OBJETIVO DO EXERCÍCIO:
Liste as instituições que, segundo o texto sobre o boletim do El Niño, divulgaram o boletim em parceria com o Instituto Nacional de Meteorologia.

TEXTO EXTRAÍDO:
O Instituto Nacional de Meteorologia divulgou nesta segunda-feira (29), em parceria com o Instituto Nacional de Pesquisas Espaciais, a Agência Nacional de Águas e Saneamento Básico, o Centro Nacional de Monitoramento e Alerta de Desastres Naturais, o Serviço Geológico do Brasil e a Secretaria Nacional de Proteção e Defesa Civil, o Boletim nº 1 sobre o monitoramento do El Niño em 2026. O documento reúne informações sobre acompanhamento climático, proteção e possíveis impactos do fenômeno no Brasil.
Segundo os órgãos, o boletim é resultado de um trabalho conjunto entre instituições oficiais responsáveis pelo monitoramento climático, regulação do uso da água, gestão de riscos e previsão do tempo e do clima. A publicação será atualizada mensalmente para disponibilizar informações de interesse público, apoiar órgãos federais e estaduais e contribuir para a tomada de decisões relacionadas aos impactos do fenômeno no país.
O boletim informa que, em junho de 2026, as temperaturas da superfície do mar apresentaram um padrão característico do El Niño. De acordo com o documento, há uma faixa de águas aquecidas em grande parte do Oceano Pacífico Equatorial e, próximo à costa da América do Sul, as anomalias superam 2°C.
Em relação aos próximos meses, a previsão climática para o trimestre entre julho, agosto e setembro de 2026 indica, de forma geral, chuvas acima da média em áreas da Região Sul e precipitações abaixo da média no centro-norte do país.
O documento também aponta alta probabilidade de temperaturas acima da média durante o segundo semestre, condição que pode favorecer a ocorrência de ondas de calor e aumentar o risco de incêndios florestais.
Sobre a evolução do fenômeno, os modelos climáticos indicam probabilidade superior a 90% de permanência do El Niño até, pelo menos, o início de 2027. O boletim destaca ainda uma elevada chance de ocorrência de um El Niño muito forte, caracterizado por anomalias de temperatura da superfície do mar superiores a 2,0°C entre a primavera e o verão de 2026.

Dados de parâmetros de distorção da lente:
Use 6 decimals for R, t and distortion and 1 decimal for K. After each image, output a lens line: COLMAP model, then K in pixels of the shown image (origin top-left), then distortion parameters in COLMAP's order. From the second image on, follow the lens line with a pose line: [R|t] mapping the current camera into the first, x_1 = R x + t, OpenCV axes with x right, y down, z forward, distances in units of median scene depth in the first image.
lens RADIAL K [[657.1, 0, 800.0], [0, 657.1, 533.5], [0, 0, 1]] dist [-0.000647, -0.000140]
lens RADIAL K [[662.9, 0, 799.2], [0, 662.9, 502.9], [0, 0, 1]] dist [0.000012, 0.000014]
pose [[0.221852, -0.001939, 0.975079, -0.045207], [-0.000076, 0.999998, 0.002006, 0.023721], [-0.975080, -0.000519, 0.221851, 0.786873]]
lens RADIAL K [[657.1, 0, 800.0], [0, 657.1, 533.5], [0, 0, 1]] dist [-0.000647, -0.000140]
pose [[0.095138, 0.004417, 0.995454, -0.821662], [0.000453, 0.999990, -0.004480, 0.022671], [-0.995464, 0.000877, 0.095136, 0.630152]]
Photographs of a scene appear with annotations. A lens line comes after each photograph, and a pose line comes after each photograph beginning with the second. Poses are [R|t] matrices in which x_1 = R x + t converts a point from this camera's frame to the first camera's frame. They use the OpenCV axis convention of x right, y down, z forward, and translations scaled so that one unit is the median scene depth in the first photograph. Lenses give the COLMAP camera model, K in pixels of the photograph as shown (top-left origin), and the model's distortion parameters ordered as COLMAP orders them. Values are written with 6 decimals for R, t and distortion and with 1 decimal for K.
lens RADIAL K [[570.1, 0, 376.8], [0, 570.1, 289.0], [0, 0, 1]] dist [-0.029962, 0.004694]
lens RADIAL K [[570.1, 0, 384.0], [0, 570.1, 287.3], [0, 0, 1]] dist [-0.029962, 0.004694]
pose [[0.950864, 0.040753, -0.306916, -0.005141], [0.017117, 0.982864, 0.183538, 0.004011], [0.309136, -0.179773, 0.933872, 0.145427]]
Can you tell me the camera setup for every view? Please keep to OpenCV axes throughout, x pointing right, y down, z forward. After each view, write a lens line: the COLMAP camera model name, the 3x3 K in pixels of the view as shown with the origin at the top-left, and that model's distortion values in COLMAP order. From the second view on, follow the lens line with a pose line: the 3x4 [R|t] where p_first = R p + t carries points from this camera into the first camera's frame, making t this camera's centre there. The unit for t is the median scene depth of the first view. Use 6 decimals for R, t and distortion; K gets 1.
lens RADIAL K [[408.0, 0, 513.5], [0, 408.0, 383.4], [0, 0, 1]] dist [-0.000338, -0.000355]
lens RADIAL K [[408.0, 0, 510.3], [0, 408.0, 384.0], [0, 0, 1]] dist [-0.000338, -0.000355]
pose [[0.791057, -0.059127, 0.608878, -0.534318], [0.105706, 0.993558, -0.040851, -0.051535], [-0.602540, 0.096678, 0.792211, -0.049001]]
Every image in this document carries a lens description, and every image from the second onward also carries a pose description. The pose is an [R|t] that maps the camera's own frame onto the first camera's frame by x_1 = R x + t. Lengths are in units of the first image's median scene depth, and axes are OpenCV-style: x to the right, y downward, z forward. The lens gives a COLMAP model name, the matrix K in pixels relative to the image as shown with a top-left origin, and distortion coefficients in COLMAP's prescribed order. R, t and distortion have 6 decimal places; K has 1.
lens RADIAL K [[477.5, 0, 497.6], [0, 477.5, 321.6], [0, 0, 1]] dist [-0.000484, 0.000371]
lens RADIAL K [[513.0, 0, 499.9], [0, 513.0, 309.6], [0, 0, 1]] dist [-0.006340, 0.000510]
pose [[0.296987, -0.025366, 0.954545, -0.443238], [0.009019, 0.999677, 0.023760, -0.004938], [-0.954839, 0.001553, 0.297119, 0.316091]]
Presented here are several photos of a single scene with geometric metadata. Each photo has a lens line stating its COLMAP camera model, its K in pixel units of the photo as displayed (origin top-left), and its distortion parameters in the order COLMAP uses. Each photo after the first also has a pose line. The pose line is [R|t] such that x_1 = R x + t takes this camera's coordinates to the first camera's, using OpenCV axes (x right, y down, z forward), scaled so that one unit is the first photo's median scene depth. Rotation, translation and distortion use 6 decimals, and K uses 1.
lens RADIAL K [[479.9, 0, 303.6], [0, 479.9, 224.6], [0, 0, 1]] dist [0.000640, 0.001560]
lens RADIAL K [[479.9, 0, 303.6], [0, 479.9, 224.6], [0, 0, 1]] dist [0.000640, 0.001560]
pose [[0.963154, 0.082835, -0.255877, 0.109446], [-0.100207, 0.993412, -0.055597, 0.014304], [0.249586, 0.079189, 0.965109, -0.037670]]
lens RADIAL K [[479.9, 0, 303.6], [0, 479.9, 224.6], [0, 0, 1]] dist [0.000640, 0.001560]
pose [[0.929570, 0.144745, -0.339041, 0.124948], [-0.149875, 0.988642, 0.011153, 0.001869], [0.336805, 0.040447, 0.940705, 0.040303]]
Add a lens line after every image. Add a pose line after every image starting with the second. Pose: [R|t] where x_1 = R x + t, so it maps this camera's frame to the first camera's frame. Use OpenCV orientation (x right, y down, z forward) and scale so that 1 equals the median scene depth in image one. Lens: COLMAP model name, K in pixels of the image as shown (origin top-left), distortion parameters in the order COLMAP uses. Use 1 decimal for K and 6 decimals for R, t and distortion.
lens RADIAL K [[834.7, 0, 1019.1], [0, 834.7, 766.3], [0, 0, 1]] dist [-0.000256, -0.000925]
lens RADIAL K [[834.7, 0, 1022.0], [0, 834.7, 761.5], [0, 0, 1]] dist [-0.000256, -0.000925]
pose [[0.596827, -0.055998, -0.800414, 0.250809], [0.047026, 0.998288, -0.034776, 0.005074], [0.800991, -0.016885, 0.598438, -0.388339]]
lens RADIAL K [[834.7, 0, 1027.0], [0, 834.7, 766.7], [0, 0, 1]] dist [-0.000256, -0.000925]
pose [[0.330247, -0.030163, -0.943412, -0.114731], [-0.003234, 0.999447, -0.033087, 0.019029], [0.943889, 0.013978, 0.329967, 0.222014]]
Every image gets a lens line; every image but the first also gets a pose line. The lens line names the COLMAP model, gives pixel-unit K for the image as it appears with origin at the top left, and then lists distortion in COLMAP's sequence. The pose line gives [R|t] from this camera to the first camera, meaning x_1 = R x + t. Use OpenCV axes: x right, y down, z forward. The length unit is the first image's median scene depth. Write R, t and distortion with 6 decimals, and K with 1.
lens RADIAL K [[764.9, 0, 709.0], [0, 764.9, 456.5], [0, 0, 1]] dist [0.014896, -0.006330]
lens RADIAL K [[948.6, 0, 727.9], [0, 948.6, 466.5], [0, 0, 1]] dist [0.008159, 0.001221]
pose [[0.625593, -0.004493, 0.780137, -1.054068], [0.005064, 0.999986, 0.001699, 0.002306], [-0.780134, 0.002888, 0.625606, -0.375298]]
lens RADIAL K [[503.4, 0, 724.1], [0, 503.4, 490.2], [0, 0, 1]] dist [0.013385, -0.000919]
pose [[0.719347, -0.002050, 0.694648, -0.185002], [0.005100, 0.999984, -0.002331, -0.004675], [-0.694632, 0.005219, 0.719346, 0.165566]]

RESPOSTA DA TAREFA:
- Instituto Nacional de Pesquisas Espaciais
- Agência Nacional de Águas e Saneamento Básico
- Centro Nacional de Monitoramento e Alerta de Desastres Naturais
- Serviço Geológico do Brasil
- Secretaria Nacional de Proteção e Defesa Civil